(Study material Opens)

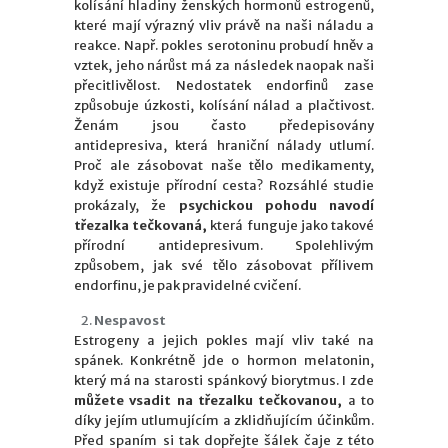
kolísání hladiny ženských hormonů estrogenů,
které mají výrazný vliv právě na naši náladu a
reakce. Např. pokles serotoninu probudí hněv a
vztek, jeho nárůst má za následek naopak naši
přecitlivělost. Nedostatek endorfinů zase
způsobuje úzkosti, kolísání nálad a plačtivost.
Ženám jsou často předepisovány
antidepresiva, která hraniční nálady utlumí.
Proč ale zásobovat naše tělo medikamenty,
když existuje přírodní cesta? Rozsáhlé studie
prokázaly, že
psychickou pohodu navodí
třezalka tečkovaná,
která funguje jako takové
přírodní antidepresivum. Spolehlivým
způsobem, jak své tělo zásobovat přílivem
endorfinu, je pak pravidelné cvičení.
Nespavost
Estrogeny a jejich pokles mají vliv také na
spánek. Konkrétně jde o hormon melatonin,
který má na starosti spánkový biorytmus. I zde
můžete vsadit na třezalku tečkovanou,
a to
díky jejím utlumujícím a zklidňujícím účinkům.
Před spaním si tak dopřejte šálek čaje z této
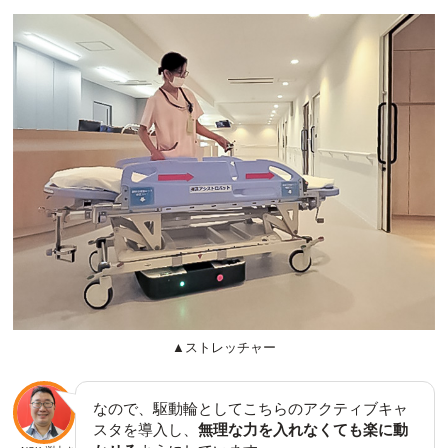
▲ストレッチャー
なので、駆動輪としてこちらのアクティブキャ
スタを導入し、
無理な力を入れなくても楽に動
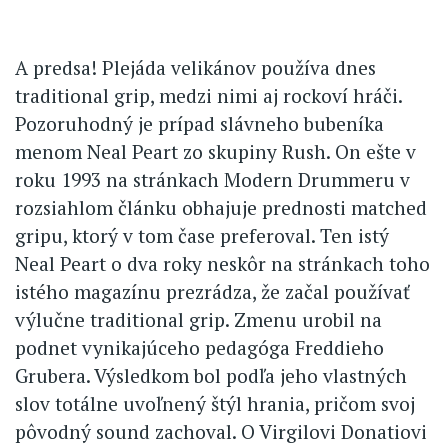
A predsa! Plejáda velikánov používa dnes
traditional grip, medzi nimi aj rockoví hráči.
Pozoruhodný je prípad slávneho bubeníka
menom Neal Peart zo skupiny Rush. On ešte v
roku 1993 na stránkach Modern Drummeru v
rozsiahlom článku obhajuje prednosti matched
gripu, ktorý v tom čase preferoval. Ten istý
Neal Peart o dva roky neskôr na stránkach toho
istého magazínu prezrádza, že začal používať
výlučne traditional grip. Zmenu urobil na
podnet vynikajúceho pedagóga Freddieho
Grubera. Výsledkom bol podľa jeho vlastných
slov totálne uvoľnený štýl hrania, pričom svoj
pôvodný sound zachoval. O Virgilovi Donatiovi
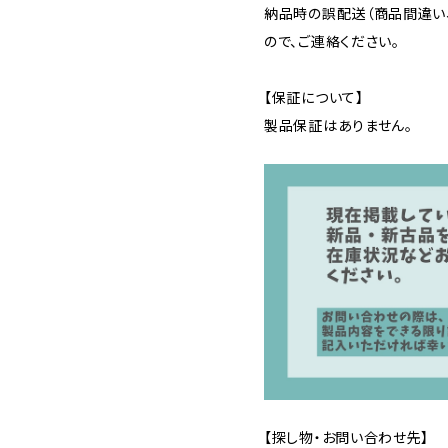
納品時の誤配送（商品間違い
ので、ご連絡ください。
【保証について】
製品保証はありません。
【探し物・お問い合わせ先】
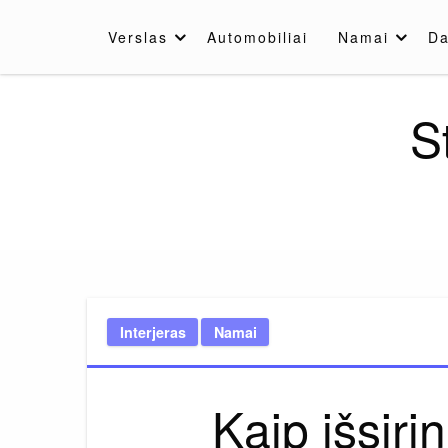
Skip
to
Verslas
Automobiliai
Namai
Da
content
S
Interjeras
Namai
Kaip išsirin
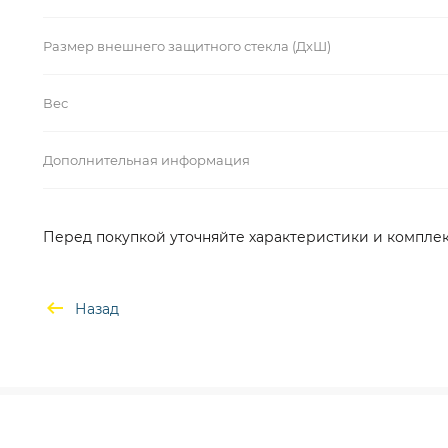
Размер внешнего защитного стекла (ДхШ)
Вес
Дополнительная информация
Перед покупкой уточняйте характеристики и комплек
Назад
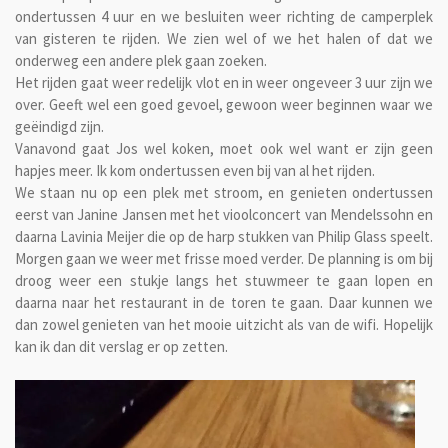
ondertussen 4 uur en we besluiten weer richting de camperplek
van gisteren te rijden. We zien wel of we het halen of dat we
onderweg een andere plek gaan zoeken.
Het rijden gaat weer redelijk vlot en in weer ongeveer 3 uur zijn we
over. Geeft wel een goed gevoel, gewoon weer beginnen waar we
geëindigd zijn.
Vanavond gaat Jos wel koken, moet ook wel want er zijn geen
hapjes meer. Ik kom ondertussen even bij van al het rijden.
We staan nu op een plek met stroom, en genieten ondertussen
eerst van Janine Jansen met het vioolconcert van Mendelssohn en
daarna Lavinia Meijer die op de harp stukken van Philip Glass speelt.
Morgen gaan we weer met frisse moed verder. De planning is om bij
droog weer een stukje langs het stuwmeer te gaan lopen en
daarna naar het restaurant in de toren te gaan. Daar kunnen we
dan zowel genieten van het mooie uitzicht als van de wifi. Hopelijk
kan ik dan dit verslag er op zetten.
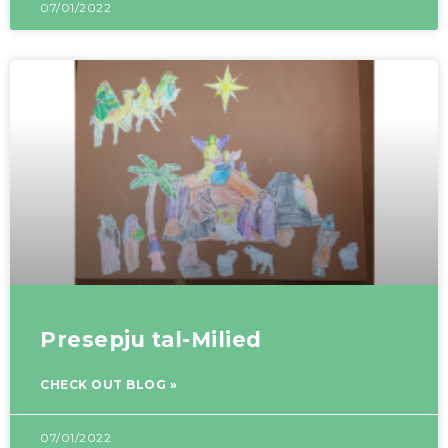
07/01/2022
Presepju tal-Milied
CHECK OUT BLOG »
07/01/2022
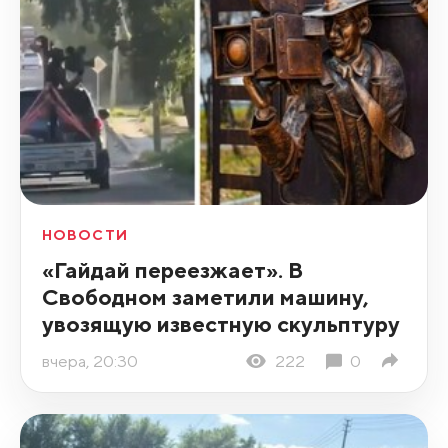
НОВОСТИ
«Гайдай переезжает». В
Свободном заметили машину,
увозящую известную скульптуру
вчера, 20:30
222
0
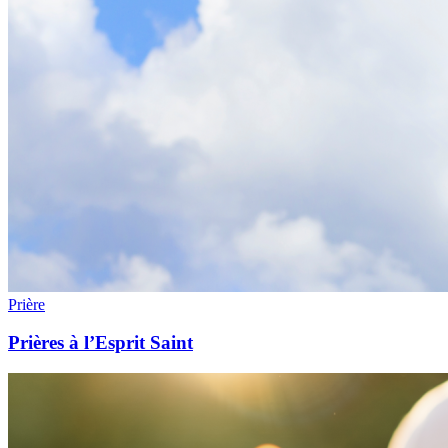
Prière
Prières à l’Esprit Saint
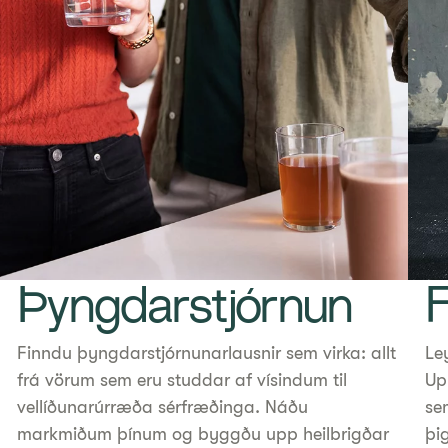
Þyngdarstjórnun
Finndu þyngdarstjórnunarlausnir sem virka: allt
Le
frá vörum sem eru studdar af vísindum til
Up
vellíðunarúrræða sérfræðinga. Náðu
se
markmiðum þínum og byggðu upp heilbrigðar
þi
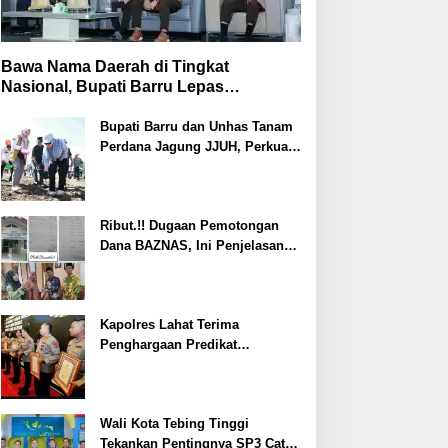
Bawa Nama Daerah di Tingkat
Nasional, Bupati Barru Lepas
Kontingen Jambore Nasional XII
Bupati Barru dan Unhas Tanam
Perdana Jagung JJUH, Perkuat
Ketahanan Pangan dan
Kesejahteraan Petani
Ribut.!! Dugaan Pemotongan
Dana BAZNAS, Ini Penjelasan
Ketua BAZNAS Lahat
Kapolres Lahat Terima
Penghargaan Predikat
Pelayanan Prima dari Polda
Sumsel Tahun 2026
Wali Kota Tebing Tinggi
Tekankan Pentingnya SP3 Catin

(Study material Closes)

#### [To do]
Copy out each line of the listing that holds the string "tělo".

#### [Solution to this task]
Proč ale zásobovat naše tělo medikamenty,
způsobem, jak své tělo zásobovat přílivem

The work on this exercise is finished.